Unilever shareholder in ‘revolt’ over tax risks associated with Amsterdam move
A shareholder in Unilever has hinted it could vote against the consumer giant's plan to move its headquarters to Amsterdam to simplify its corporate structure.
The Times reported that Lindsell Train, Unilever's third largest shareholder, could vote against the move on the grounds that it would result in the forced sale of Unilever shares and mean UK shareholders may have to bear tax risks in the Netherlands that could withhold dividends.
The maker of Marmite sparked a backlash when it announced the move, with many commentators suggesting it could be because of Brexit.

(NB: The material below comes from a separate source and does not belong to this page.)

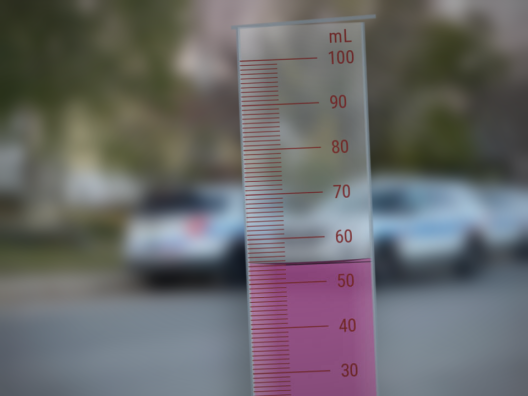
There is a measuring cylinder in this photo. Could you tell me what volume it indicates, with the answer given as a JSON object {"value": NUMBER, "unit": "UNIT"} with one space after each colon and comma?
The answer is {"value": 54, "unit": "mL"}
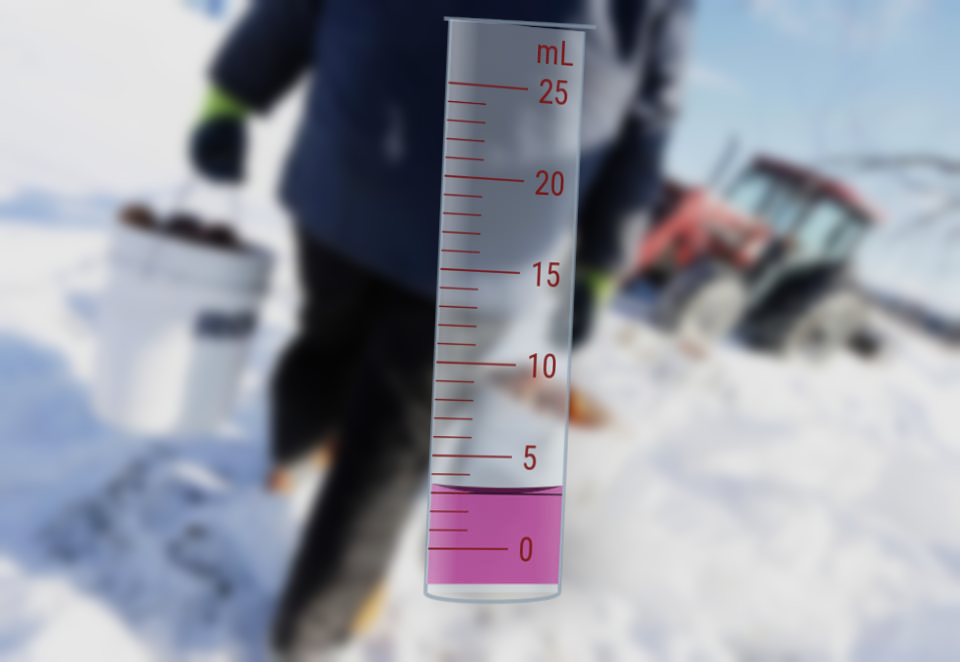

The company denied the claim, saying the rational behind the relocation was to allow it to simplify its dual-share structure.
Nick Train, the founder of Lindsell Train, told the newspaper that the move represented a "possible reduction of dividend stream".
"The fact is the company is not offering a perpetuity guarantee that current Unilever plc shareholders will never suffer from any future change in Dutch tax policy," he said.
Dutch Prime Minister Mark Rutte announced plans last year to scrap the tax by 2020 but it has not drummed up much support.
Unilever told Reuters earlier this week that if the tax is not scrapped, it could use a “substitution payment mechanism” to distribute capital in a way that does not trigger the 15 percent tax.